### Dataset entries
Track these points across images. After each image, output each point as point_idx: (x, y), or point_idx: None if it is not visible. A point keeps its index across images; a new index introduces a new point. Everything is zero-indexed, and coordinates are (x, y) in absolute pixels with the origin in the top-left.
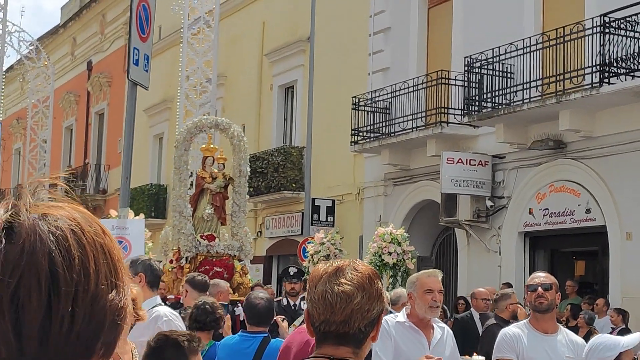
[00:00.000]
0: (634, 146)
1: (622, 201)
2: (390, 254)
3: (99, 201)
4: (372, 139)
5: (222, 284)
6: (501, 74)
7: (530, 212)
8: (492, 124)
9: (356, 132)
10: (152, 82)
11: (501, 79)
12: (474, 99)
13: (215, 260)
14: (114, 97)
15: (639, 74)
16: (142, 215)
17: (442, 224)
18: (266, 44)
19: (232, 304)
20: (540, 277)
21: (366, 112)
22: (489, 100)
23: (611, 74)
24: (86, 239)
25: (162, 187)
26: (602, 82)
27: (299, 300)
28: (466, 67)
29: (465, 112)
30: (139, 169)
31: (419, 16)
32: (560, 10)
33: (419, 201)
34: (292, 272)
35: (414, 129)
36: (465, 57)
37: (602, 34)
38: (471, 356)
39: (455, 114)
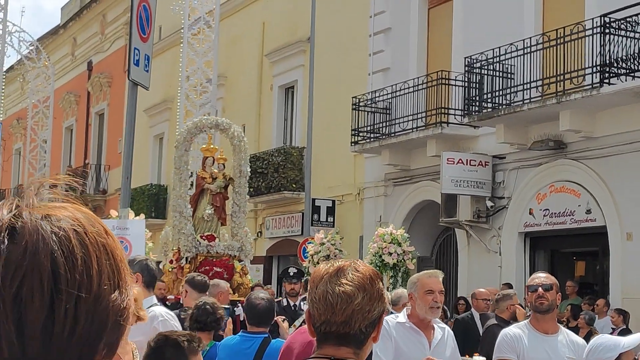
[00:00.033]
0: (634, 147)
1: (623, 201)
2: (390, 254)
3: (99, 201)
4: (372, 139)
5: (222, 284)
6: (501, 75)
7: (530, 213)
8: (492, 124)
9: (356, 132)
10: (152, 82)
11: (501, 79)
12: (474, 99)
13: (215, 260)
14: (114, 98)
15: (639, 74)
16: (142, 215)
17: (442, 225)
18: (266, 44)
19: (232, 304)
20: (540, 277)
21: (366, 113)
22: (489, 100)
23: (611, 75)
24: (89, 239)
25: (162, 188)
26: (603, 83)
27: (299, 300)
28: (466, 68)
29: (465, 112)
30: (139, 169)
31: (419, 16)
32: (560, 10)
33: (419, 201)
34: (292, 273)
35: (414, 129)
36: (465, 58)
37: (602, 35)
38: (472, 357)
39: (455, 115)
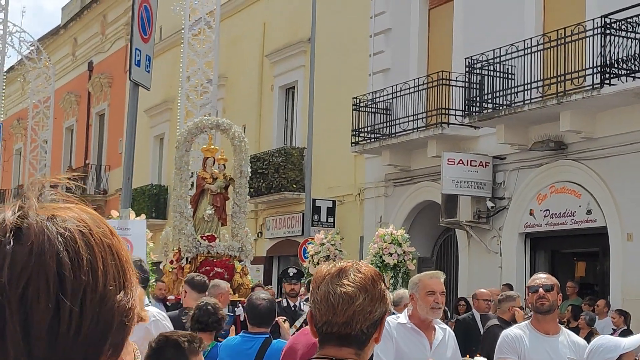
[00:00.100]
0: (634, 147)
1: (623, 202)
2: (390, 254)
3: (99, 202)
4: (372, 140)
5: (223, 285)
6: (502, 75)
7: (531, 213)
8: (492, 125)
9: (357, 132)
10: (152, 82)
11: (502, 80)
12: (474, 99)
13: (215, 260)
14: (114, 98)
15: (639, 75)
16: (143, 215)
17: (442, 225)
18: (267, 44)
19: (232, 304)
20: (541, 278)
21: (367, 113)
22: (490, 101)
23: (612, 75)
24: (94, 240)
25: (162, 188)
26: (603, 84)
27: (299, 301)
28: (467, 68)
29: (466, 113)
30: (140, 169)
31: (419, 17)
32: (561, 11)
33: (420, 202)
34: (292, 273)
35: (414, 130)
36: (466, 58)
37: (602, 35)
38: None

### Task goal
Write out all the records again, exactly, minus any pictures.

### Response to this task
Track these points across images. After each image, output each point as point_idx: (x, y), or point_idx: None if it is not visible. A point keeps its index across images; a new index introduces a new point. Everything is zero-indexed, and coordinates are (x, y) in absolute pixels with the origin in the top-left.
[00:00.000]
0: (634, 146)
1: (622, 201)
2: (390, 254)
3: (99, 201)
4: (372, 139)
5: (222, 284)
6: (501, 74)
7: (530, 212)
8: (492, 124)
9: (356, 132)
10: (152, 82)
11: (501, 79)
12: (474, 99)
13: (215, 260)
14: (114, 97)
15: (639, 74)
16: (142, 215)
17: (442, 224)
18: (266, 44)
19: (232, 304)
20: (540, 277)
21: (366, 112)
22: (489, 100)
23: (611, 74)
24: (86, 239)
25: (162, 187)
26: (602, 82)
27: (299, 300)
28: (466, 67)
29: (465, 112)
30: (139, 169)
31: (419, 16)
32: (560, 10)
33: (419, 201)
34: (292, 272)
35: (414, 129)
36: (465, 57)
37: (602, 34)
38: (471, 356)
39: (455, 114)
[00:00.033]
0: (634, 147)
1: (623, 201)
2: (390, 254)
3: (99, 201)
4: (372, 139)
5: (222, 284)
6: (501, 75)
7: (530, 213)
8: (492, 124)
9: (356, 132)
10: (152, 82)
11: (501, 79)
12: (474, 99)
13: (215, 260)
14: (114, 98)
15: (639, 74)
16: (142, 215)
17: (442, 225)
18: (266, 44)
19: (232, 304)
20: (540, 277)
21: (366, 113)
22: (489, 100)
23: (611, 75)
24: (89, 239)
25: (162, 188)
26: (603, 83)
27: (299, 300)
28: (466, 68)
29: (465, 112)
30: (139, 169)
31: (419, 16)
32: (560, 10)
33: (419, 201)
34: (292, 273)
35: (414, 129)
36: (465, 58)
37: (602, 35)
38: (472, 357)
39: (455, 115)
[00:00.100]
0: (634, 147)
1: (623, 202)
2: (390, 254)
3: (99, 202)
4: (372, 140)
5: (223, 285)
6: (502, 75)
7: (531, 213)
8: (492, 125)
9: (357, 132)
10: (152, 82)
11: (502, 80)
12: (474, 99)
13: (215, 260)
14: (114, 98)
15: (639, 75)
16: (143, 215)
17: (442, 225)
18: (267, 44)
19: (232, 304)
20: (541, 278)
21: (367, 113)
22: (490, 101)
23: (612, 75)
24: (94, 240)
25: (162, 188)
26: (603, 84)
27: (299, 301)
28: (467, 68)
29: (466, 113)
30: (140, 169)
31: (419, 17)
32: (561, 11)
33: (420, 202)
34: (292, 273)
35: (414, 130)
36: (466, 58)
37: (602, 35)
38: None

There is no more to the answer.